:: ENTRIES SHOWN
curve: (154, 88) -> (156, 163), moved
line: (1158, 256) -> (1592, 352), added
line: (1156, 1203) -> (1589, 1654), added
::::
:: ENTRIES SHOWN
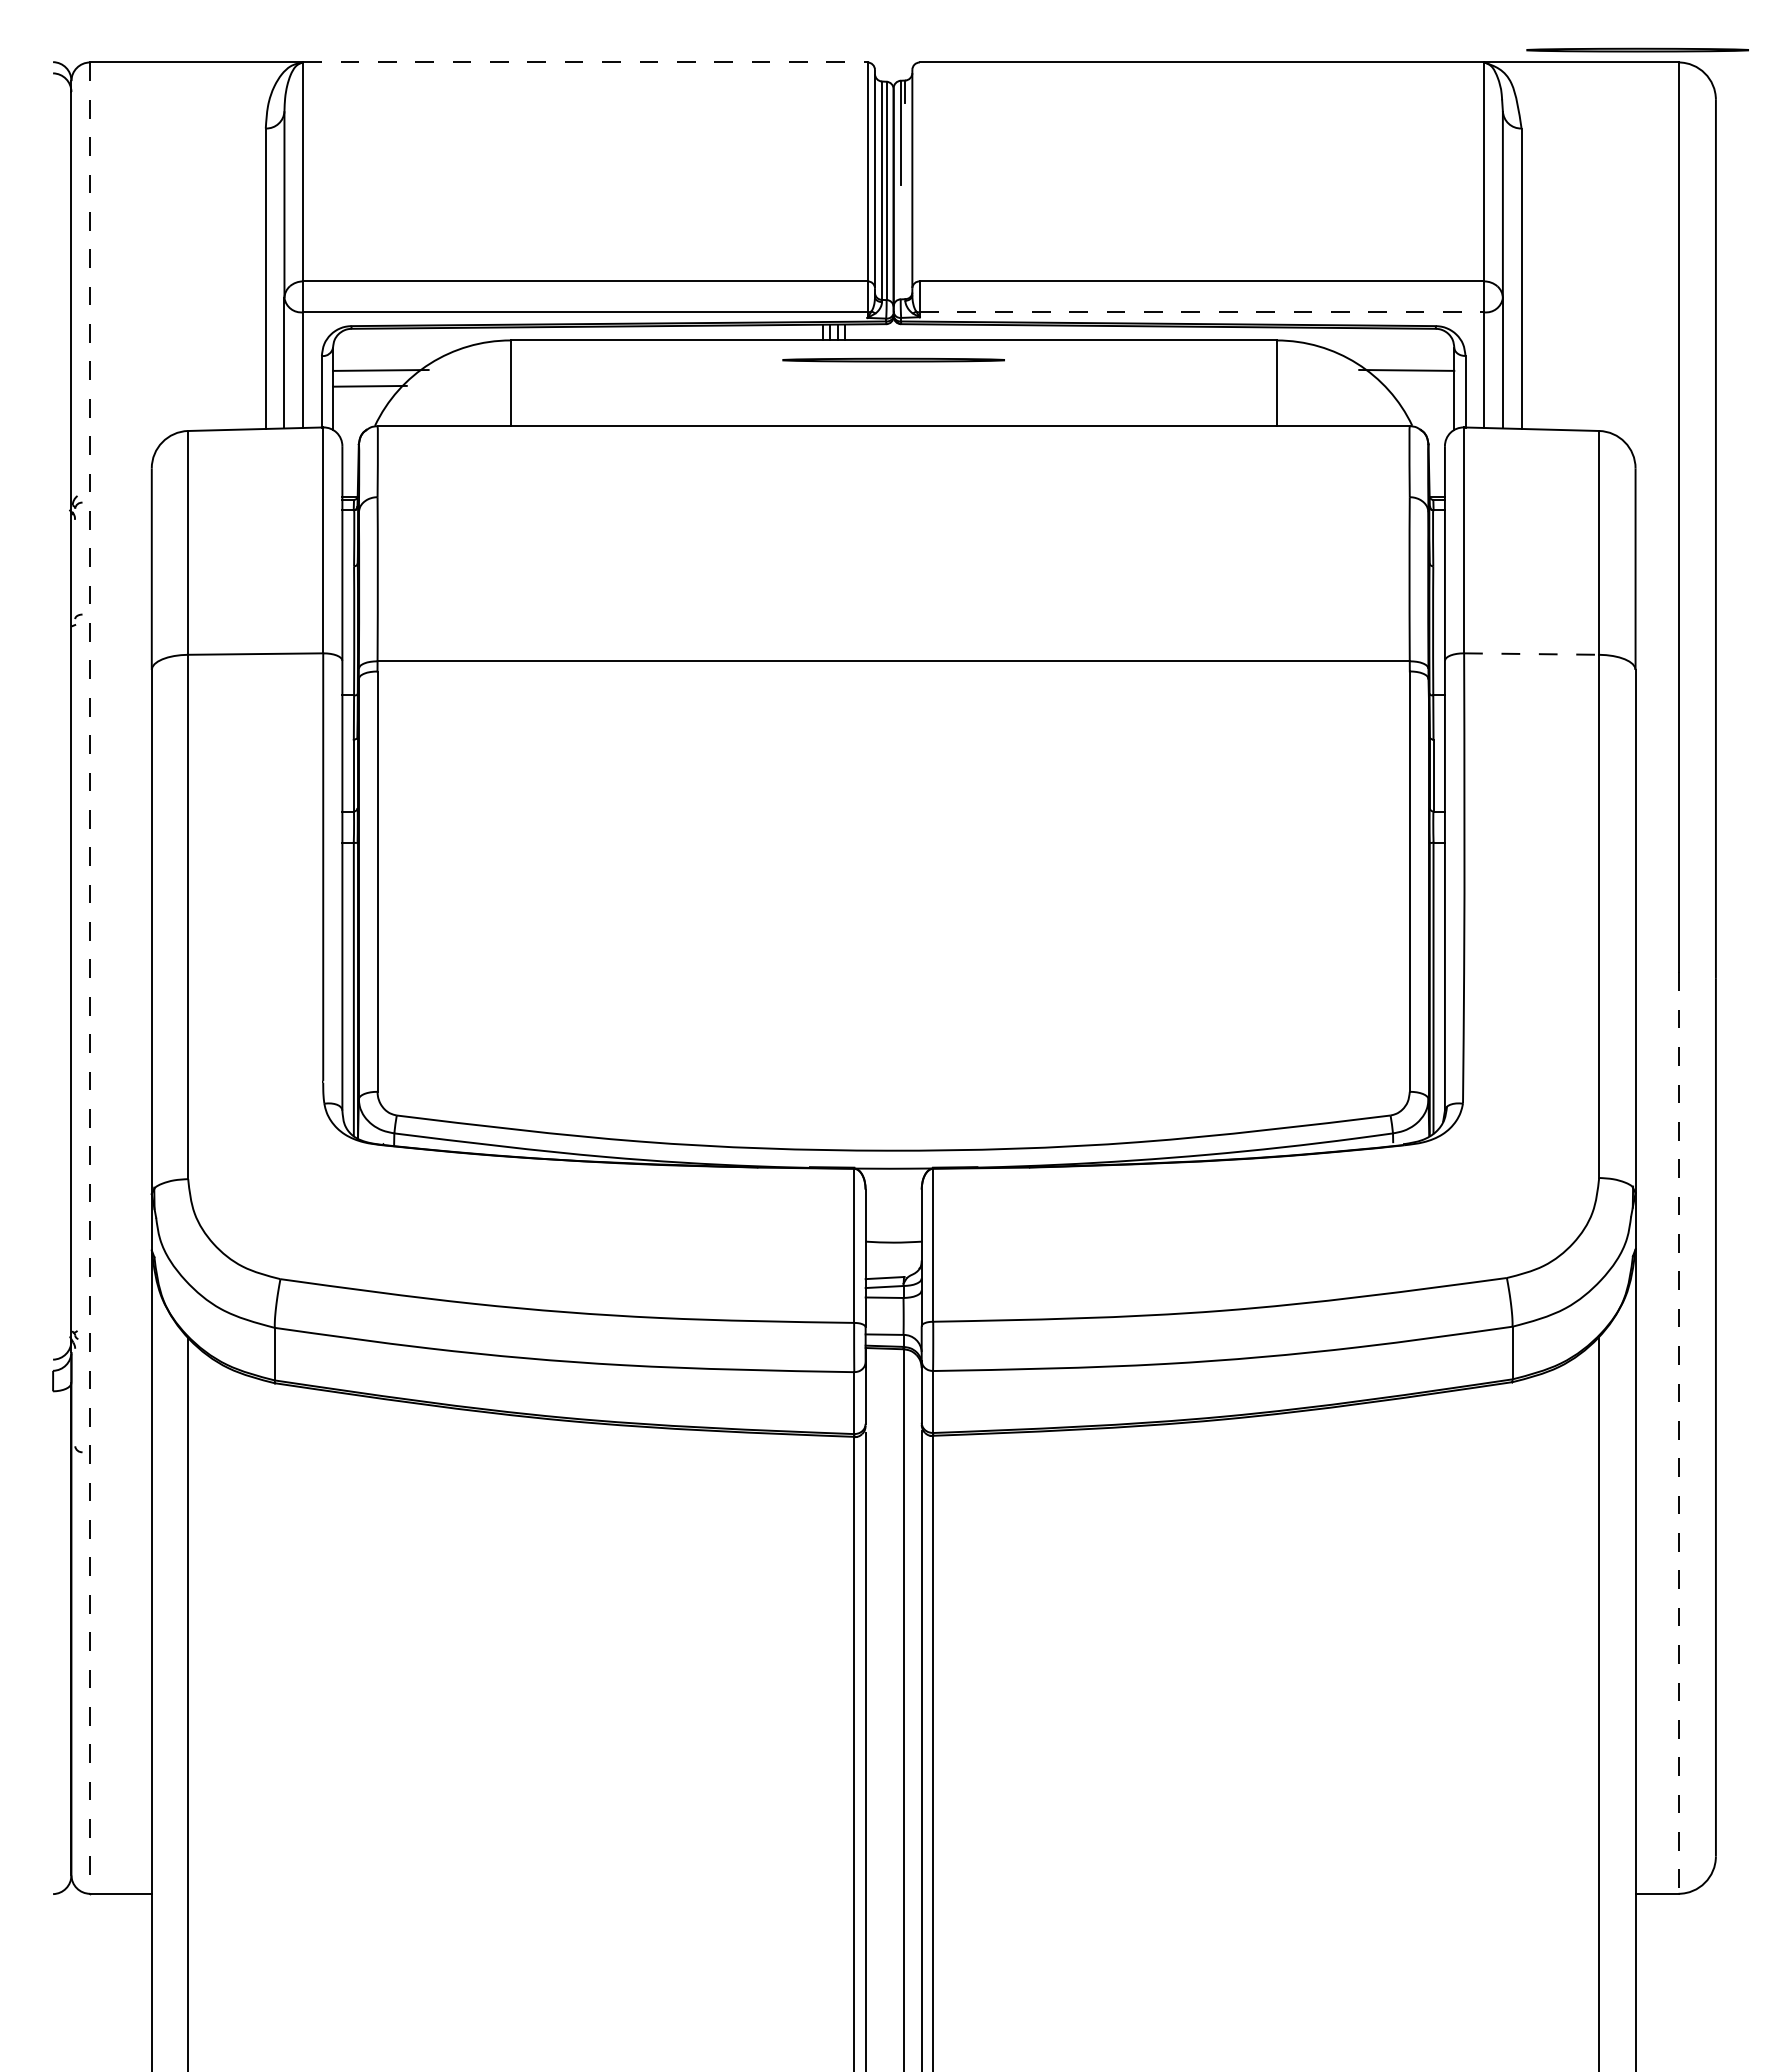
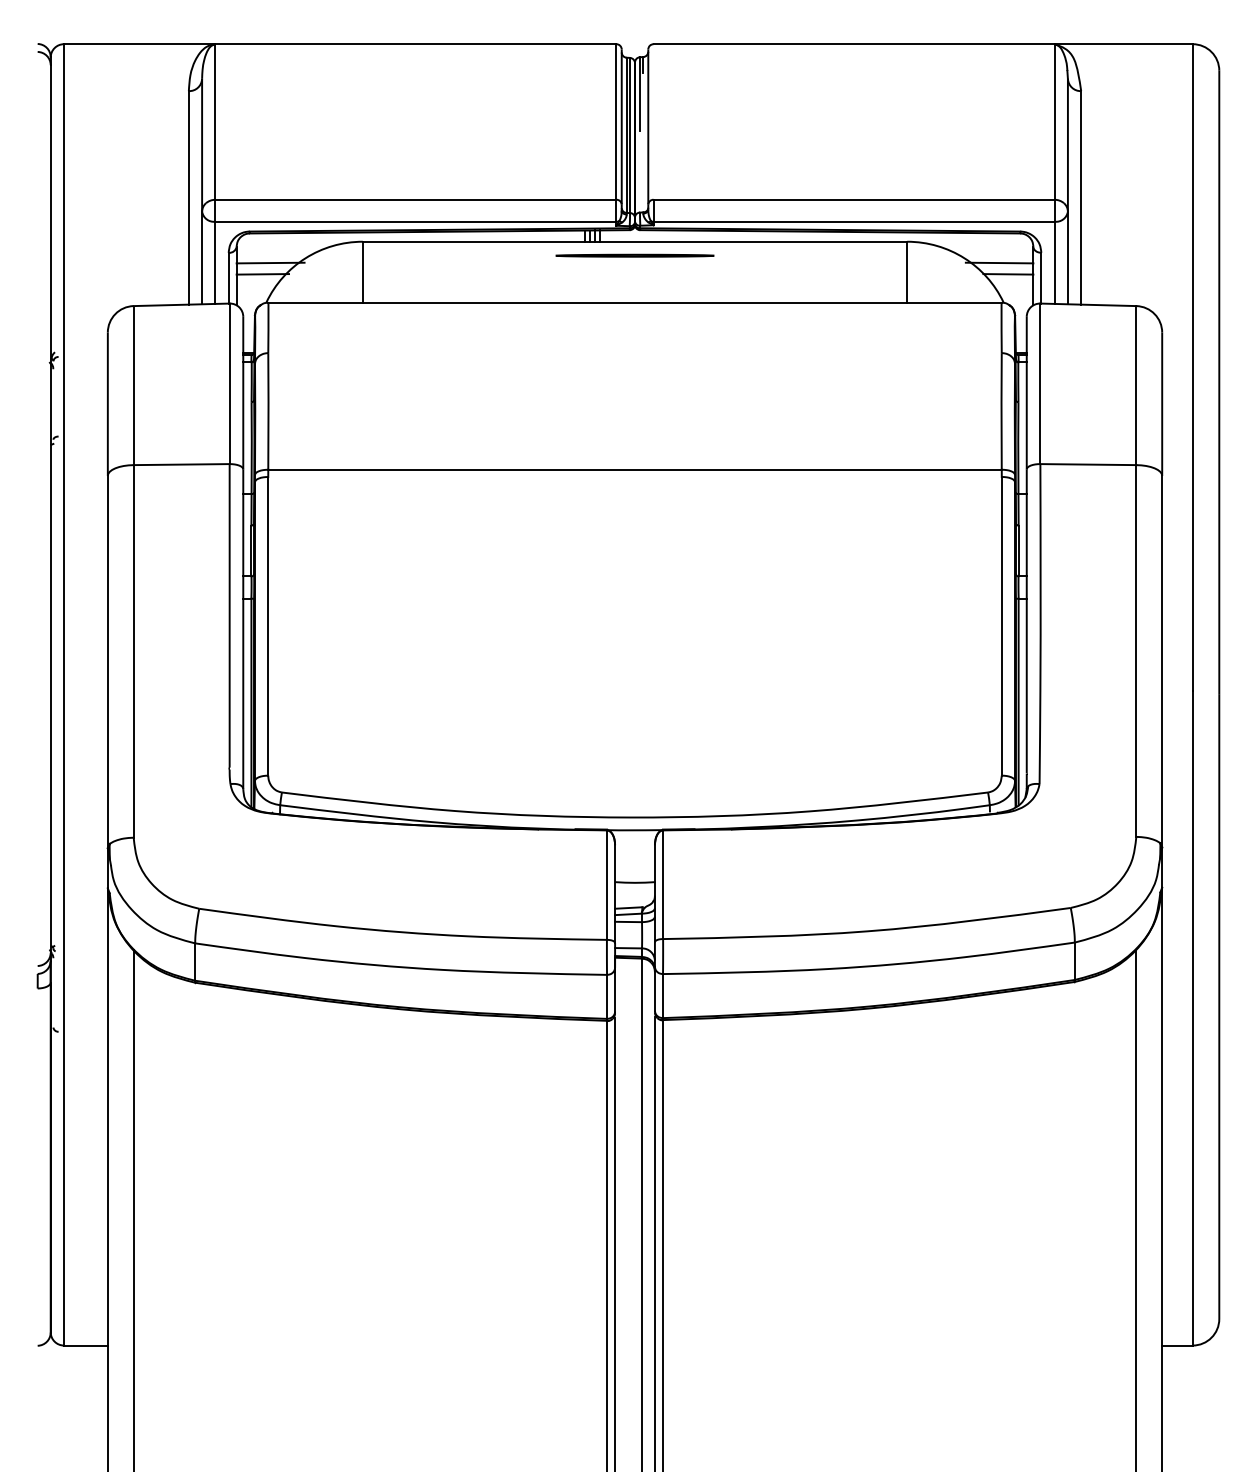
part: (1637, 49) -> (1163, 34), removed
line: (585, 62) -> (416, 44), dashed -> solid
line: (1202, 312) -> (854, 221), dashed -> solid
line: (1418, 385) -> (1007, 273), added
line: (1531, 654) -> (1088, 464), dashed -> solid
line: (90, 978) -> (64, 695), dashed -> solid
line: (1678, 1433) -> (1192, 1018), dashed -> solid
::::
:: ENTRIES SHOWN
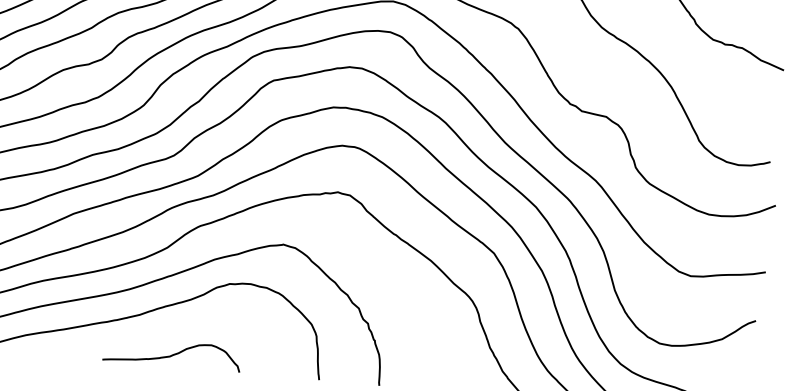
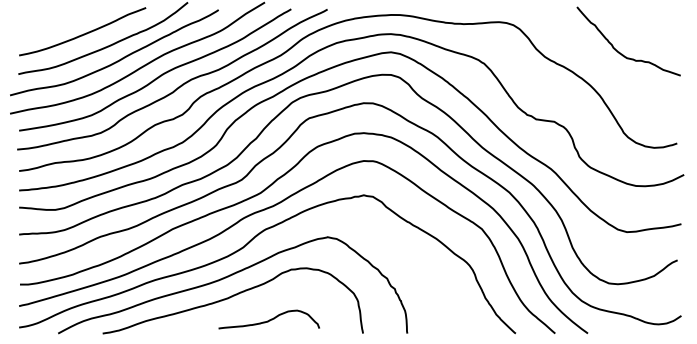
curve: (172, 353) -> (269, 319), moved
::::
JOB ITEM: Give again exactly, and only, the lines above starting at the one with "part: (1637, 49) -> (1163, 34), removed" and ending at the one with "line: (1678, 1433)".

OUTPUT FOR THIS EXERCISE:
part: (1637, 49) -> (1163, 34), removed
line: (585, 62) -> (416, 44), dashed -> solid
line: (1202, 312) -> (854, 221), dashed -> solid
line: (1418, 385) -> (1007, 273), added
line: (1531, 654) -> (1088, 464), dashed -> solid
line: (90, 978) -> (64, 695), dashed -> solid
line: (1678, 1433) -> (1192, 1018), dashed -> solid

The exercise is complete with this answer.